As I sit here in the dark, looking out the window of my lounge room, asking myself why do I have this feeling, these feeling of loneliness and envy, the answer eludes me, I know its part of unfinished and un-handled business on my part also.
As I know that this is just an emotion, a feeling and a passing moment that wants to teach me something, an attempt to distract myself is met with mindless scrolling through the news-feed of my Facebook and Instagram accounts, why is this feeling still cropping up, I have become comfortable majority of the time with my own company, I guess deep down I am starving for that connection in a way as well, as connections come every day for most of us, just that connection with a spark is what ignites a fire in us, they seem to wither away like a candle in the wind so to speak or come with the highs and lows like the oceans tide.
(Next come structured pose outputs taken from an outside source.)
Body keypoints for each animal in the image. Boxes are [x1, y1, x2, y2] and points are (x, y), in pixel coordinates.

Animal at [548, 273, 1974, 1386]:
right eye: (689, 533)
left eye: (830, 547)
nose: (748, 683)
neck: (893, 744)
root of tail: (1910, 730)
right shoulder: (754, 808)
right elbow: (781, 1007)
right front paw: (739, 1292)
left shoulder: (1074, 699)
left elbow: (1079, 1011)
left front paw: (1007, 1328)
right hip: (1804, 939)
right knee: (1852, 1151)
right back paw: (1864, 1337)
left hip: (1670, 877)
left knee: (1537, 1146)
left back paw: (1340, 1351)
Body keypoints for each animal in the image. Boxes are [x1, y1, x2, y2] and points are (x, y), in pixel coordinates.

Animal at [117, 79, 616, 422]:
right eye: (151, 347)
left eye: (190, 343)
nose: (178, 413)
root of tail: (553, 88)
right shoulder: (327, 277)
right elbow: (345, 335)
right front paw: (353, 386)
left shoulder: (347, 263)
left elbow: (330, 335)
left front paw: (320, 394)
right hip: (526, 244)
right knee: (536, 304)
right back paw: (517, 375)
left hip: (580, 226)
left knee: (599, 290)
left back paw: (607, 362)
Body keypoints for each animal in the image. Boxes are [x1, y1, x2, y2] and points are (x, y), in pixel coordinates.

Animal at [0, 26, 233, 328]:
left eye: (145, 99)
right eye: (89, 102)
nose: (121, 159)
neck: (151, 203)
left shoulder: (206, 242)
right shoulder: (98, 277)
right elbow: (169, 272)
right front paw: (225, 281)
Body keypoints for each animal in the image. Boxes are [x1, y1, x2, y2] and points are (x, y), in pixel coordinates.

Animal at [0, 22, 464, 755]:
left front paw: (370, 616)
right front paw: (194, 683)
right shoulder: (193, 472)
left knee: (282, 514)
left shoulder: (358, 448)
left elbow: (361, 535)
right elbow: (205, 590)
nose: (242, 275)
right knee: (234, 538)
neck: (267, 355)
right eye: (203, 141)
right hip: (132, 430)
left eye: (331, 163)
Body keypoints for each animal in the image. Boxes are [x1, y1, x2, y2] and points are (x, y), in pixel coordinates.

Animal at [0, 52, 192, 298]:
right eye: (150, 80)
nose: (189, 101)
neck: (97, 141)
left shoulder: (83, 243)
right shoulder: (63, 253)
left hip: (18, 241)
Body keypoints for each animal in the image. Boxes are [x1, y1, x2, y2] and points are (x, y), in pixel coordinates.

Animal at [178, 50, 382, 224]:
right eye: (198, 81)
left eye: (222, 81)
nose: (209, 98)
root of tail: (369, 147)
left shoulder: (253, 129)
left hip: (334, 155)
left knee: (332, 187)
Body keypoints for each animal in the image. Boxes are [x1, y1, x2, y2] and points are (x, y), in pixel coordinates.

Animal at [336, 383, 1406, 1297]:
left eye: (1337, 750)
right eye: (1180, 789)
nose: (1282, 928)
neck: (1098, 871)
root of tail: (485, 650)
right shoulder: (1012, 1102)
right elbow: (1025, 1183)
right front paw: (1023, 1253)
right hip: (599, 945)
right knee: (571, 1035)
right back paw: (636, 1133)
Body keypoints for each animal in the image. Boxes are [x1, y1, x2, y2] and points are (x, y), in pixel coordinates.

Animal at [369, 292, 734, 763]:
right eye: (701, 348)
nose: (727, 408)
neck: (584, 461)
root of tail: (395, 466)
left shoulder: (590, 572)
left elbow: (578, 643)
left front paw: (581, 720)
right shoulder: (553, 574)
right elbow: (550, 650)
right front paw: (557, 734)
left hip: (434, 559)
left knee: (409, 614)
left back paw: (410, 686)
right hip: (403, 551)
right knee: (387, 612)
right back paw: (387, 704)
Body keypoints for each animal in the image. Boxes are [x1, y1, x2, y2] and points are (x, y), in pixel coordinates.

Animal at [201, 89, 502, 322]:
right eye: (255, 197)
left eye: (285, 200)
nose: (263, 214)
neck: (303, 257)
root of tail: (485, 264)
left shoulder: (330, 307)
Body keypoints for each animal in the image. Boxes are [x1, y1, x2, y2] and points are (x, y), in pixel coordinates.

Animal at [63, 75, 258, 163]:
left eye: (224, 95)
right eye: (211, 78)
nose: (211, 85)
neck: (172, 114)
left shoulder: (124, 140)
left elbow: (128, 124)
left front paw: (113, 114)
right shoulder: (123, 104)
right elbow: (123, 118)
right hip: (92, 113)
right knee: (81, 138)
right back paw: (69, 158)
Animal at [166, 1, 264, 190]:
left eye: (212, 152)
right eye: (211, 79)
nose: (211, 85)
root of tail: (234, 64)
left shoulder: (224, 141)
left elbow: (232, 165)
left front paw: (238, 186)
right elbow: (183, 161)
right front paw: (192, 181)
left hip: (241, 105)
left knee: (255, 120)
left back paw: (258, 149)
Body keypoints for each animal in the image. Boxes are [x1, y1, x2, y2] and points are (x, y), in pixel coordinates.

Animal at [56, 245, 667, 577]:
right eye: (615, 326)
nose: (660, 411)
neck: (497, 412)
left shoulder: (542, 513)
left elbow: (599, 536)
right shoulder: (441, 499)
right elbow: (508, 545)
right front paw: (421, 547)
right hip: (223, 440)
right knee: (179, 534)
I question life itself and these connections, are they too teaching me something, especially when you connect with someone on multiple levels and the energy levels spike, the enthusiasm spikes and then boom it falls, someone retreats like a shadow into the nights darkness, leaves you asking essentially what the hell, how can a connection just like that have the energy zapped out of it so quickly, is it one fearing this is too good to be true? is it one unable to handle the energy and the connection as so much that they run in fear of what could be, that’s where life gets difficult for me, as I thrive on deeper connections, so deep one can get immersed or even lost in it and forget the world around them.
Connection for me isn’t a matter of two people conversing it’s a matter of forgetting the world exists in that very moment, essentially a bubble, an alternate universe and mirror of time and a reflection of that moment, time becomes irrelevant and every word spoken comes with meaning, depth and clarity, my starvation for a deeper connection is like ones starvation for food after exercising without eating, I feel that also the universe is starving me to test me in a way, a game of patience and wits to see if I can hold on to eventually collide with that deep connection that doesn’t just spark and flame out but sparks, flames and grows.